Back in print on vinyl, issued as a gorgeous double LP with printed inner sleeves and insert.
More Constant Than The Gods is the gorgeous new album of solemn, metallic-tinged chamber-rock from Salt Lake City's Subrosa, about as perfect a fusion of classical and folk instrumentation and crushing Sleep-esque doom-laden heaviness and soaring, achingly pretty pop hooks as I have ever heard. The album opens with some somber, muted electric guitar and those gorgeous, hushed vocals from singer Rebecca Vernon (who continues to vaguely remind me of Marcy May from Scrawl), the beginning of "The Usher" coalescing from a fog of ghostly violins and scraped strings, gusts of distorted fuzz and the muted chords of the guitar, soon joined by Jason McFarland's equally hushed singing. When the full band crashes in at around the three minute mark, and the sound gives way to a churning metallic might, Vernon's vocals never lose their fragility, even as the band slips into ever slower, heavier tempos and blasts of crushing downtuned heaviness. And from there, More Constant Than The Gods just transforms into something massive, the guitars erupting into squalls of screaming seagull feedback, wailing high-end amp noise rising over those sing-song vocals and weeping violins and churning metallic riffage, the soft chiming of a vibraphone ringing out overhead.
It's all intense and strikingly beautiful, the songs shifting into folk-flecked dirge and gorgeous multi-part vocal harmonies, where Vernon synches up with her band mates for gorgeous lilting vocal melodies. There's the monstrous lumbering sludge of "Ghosts Of A Dead Empire", which starts off sounding something like the drugged, droning sludge metal before shifting into long stretches of ominous violin that sing over rumbling, fuzz-drenched guitars, leading into the crushing denouement where the song suddenly ascends into a fucking breathtaking hook. Here, Vernon's vocals transform into this achingly beautiful, terminally catchy melody that melts into the droning, saurian riffage perfectly, those violins skittering overhead, turning the final minutes of the song into a stunning piece of folk-flecked sludgepop majesty. "Cosey Mo" features another one of these stunning hooks churning at the heart of the sweeping chamber strings and that grinding guttural guitar tone, while "Fat Of The Ram" slips into an ecstasy of angular heaviness, that Sleepy metallic crush shifting into a strange blur of dissonant slide guitar and haunting clarinet sounds. As the instruments become glazed in delay and are set adrift on waves of echo, the music turns dark and dreamlike as the band bulldozes through the haze, eventually erupting into a kind of progged-out grandeur.

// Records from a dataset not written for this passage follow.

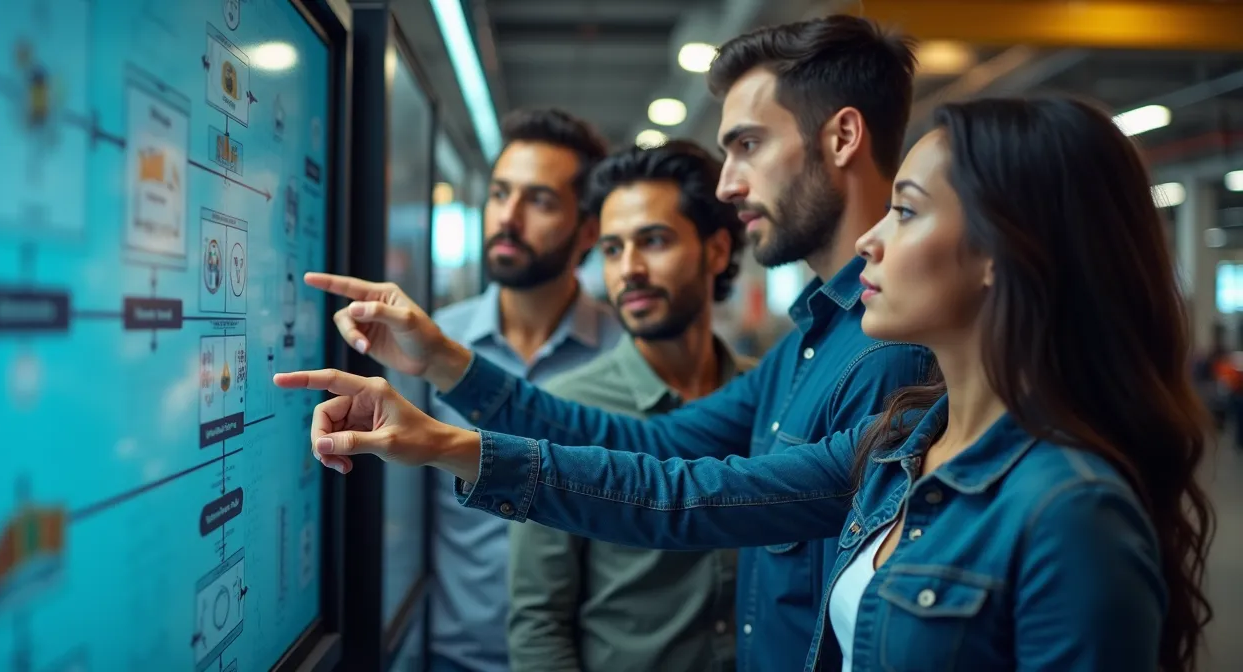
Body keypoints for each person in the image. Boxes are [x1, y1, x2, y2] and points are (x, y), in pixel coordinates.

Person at [277, 96, 1215, 671]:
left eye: (909, 211)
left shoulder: (1071, 514)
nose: (874, 242)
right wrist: (441, 431)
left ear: (1007, 258)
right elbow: (676, 488)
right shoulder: (899, 441)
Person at [305, 17, 933, 670]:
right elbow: (644, 442)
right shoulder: (813, 340)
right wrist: (444, 362)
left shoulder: (892, 352)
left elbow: (692, 498)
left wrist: (447, 444)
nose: (728, 184)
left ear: (842, 136)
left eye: (748, 144)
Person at [307, 108, 621, 672]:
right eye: (500, 194)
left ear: (589, 230)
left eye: (540, 201)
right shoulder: (425, 342)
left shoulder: (625, 356)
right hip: (450, 656)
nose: (509, 217)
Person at [507, 141, 754, 672]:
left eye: (655, 241)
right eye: (614, 250)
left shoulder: (772, 396)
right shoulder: (567, 411)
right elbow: (539, 622)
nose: (630, 270)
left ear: (715, 251)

The album is filled with these amazing moments, from the sorrowful doom of "Affliction" that burns with a mutated, bluesy power, to the dramatic piano that opens closer "No Safe Harbor" and is joined by gorgeous, witchy flutes for another stretch of dark chamber rock mastery, the droning doomed deathmarch that emerges later finds itself fused to an airy folky beauty. Each song weaves an eerie spellbinding story, Vernon's lovely voice the thread tying it all together, with lyrics that are both richly evocative and literate, with considerable footnotes included in the booklet that help to expand their lyrical visions. By far the band's best work to date, the album features Glyn Smyth's beautiful Symbolist/Aubrey Beardsley influenced artwork.